The setting in the niches casts the figures against a background of shadow, giving "an emphatic chiaroscuro effect" - (Richard 36) an effect much more obvious in the original than the cast shown here, which has a more uniform and lighter colour. The cast also lacks the effects created by light on polished or patinated highlights such as the heads of the figures, against the darker recessed surfaces and backgrounds.
The two carving both portrays the story of Christianity, created at a time when the Christian life was in a lot of struggle being recognized in the days. In these carvings the story of Christ is showed. The uniqueness is the creation time and the detail of information that is still visible. The carvings are in high relief on three sides, permitting for its placement against a wall. The column and many parts of the figures are carved totally in the round. The arrangement of relief scenes in rows in a columnar framework is an introduction from Asia Minor at about this time. The sarcophagus has been seen as showing a blending of late Hellenistic style with the contemporary Roman or Italian one, seen in the "robust" proportions of the figures, and their slightly over-large heads. Christ Giving the Law to Saint Peter expresses Christ contributing an unfurled scroll containing the law to Saint Peter in recognition of his role as the leader of the church. To the left of Christ stands Saint Paul, also martyred in Rome, accepting the power conferred on Peter.

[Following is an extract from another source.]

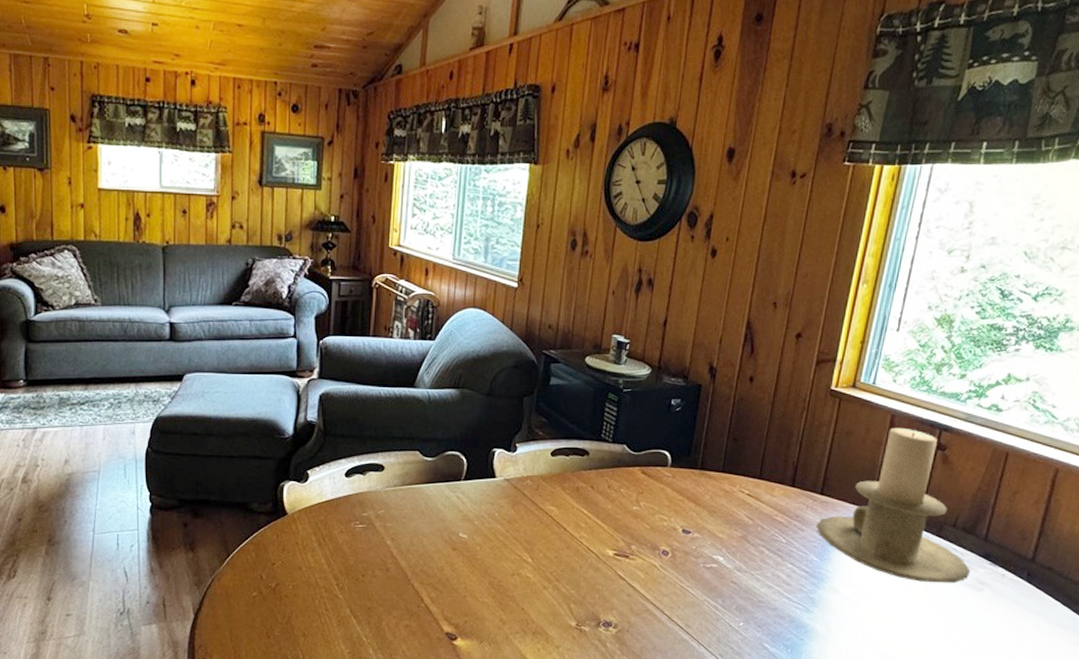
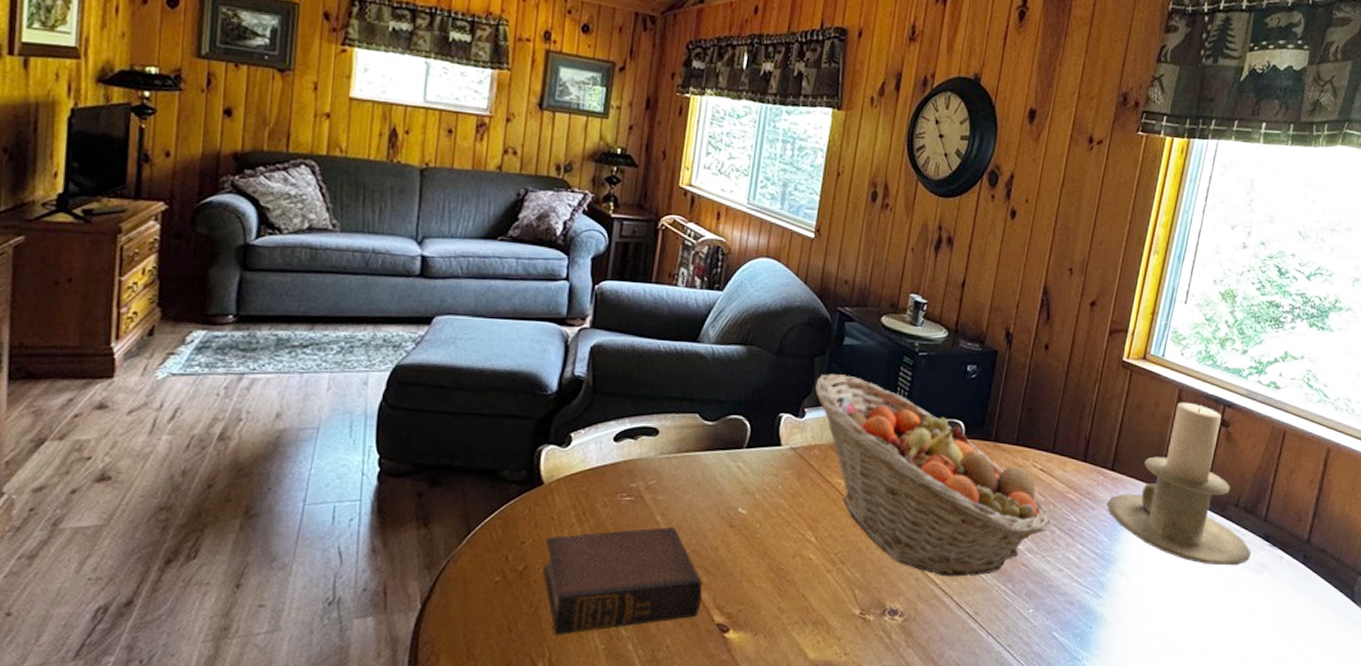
book: none [292,550,432,641] -> present [543,527,703,635]
fruit basket: none [525,412,760,593] -> present [815,374,1051,577]

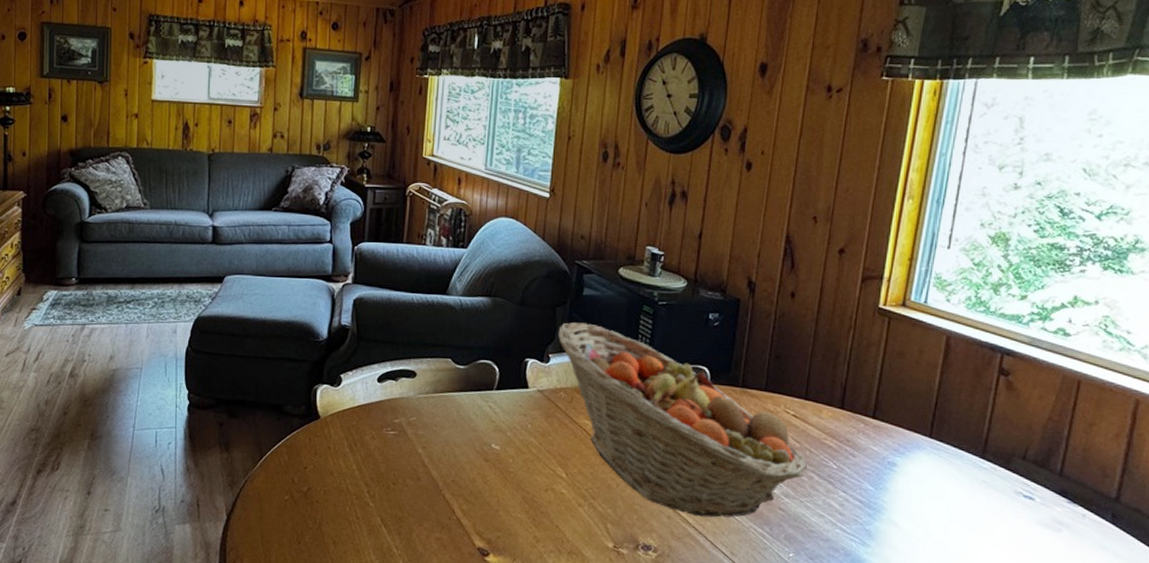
book: present [543,527,703,635] -> none [324,459,463,549]
candle holder: present [1106,402,1252,566] -> none [869,349,1046,522]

The Old Testament scenes portrayed were chosen as ancestors of Christ's sacrifice in the New Testament, in an early form of typology. The cast also lacks the effects created by light on polished or patinated highlights such as the heads of the figures, against the darker recessed surfaces and backgrounds.In the end, we can only look at the various ways in which the carvings are made and sit to admire the preserving role that they play in telling the story that the bible and other religious book may need to show the full image of Christianity. The carvings have a unique story showing in many aspects the similar story and in different times.